À cause du voisinage immédiat du champ des morts, les habitants d’Agnier ne pénétraient jamais dans cette grotte dont l’entrée se cachait d’ailleurs au regard sous un massif de broussailles.

À l’heure où Mornac, attaché au poteau du supplice, semblait près de dire à la vie un éternel adieu, si, bravant la crainte instinctive que vous eût inspiré la proximité du cimetière dont les muets habitants dormaient immobiles sur leurs sarcophages aériens rendus encore plus fantastiques par l’obscurité de la nuit, vous eussiez bravement écarté les broussailles qui formaient l’entrée de la grotte, vous auriez pu voir, au fond de la caverne, à la lueur pâle d’un tout petit feu, un homme assis par terre, les coudes sur les genoux et la tête perdue dans les deux mains.

Qui veillait donc ainsi, seul, en cet endroit solitaire, à une heure aussi avancée ?

Était-ce le spectre de quelque Iroquois décédé qui venait réchauffer ses pauvres os glacés par la mort et la bise d’hiver ?

Ou bien encore l’âme frissonneuse d’un malheureux Huron tué dans les environs d’Agnier, et jeté dans la caverne, et revenant à cette heure des fantômes se plaindre du destin cruel qui l’avait fait périr loin des rives aimées du lac Huron ?

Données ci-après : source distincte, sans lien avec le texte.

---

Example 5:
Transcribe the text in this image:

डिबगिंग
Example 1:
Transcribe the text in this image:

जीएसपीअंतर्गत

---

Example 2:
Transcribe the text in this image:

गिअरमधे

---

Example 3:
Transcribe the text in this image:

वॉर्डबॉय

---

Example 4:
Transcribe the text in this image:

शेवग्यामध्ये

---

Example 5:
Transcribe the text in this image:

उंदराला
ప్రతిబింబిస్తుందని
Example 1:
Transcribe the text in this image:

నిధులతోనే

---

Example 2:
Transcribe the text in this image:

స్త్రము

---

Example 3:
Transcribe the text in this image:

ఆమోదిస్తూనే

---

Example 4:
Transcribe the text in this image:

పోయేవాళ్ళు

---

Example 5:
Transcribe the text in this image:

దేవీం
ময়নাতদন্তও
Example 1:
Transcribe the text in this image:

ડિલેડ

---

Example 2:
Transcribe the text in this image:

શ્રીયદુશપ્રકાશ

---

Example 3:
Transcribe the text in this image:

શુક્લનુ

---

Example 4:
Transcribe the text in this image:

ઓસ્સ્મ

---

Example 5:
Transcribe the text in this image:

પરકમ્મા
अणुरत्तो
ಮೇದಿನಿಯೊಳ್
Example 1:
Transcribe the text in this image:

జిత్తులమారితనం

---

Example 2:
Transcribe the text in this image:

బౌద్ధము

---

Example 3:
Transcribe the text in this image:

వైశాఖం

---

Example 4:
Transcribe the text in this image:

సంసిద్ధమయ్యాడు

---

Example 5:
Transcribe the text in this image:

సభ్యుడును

Car elle gémissait cette ombre assise auprès du feu discret, et vous auriez vu ses épaules se soulever fréquemment par des sanglots étouffés.

On sait qu’après la mort, notre âme ne doit plus ranimer le corps que lorsque la trompette des archanges aura sonné là-haut la résurrection de toutes les races humaines disparues. Or, en l’examinant bien, vous auriez remarqué que ce corps faisait ombre sur la paroi de la caverne, car il s’interposait entre le feu et le mur de la grotte.

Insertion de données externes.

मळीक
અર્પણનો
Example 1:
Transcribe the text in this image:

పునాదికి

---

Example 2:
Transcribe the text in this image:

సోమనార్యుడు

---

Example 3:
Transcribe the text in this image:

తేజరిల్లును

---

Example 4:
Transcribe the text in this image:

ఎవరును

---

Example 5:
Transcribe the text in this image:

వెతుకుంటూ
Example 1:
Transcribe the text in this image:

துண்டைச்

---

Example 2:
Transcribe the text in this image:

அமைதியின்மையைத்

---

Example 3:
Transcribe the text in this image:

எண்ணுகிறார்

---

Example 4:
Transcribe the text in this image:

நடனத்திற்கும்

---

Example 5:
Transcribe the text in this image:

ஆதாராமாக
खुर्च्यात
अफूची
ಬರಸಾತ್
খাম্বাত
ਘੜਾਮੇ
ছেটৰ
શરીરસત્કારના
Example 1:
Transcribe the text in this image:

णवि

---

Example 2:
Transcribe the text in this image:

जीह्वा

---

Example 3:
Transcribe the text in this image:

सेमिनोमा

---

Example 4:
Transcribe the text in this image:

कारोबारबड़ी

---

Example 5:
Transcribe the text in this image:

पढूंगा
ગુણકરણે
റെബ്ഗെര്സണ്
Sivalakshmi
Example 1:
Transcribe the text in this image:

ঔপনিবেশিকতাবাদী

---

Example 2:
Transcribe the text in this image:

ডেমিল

Ce ne pouvait donc être un spectre ; car évidemment il n’eût pu arrêter la lumière, tout comme le corps opaque et lourd qu’il nous faut traîner si misérablement ici-bas.

Son costume vous eut ensuite indiqué que c’était un blanc et non quelque sauvage habitant des bois.

Cet homme était français et jeune. En l’écoutant bien, vous l’auriez entendu murmurer :

— Qu’il me tarde de savoir ce qu’elle est devenue ?… Ces barbares l’ont-ils respectée ? Est-elle morte ou vit-elle encore dans un état pire cent fois que la mort ?… Horrible incertitude, quand donc cesseras-tu de déchirer mon cœur ?…

Ces paroles, lectrice timorée, qui frissonnez de peur au seul nom de fantôme, vous doivent rassurer tout à fait. Elles vous disent clairement que le personnage mystérieux de la grotte est un jeune amoureux qui soupire après l’objet de ses vœux absent. Rien de moins surnaturel, et c’est, je pense, un titre à ce que vous vous rapprochiez de lui avec toute la sympathie qu’il mérite.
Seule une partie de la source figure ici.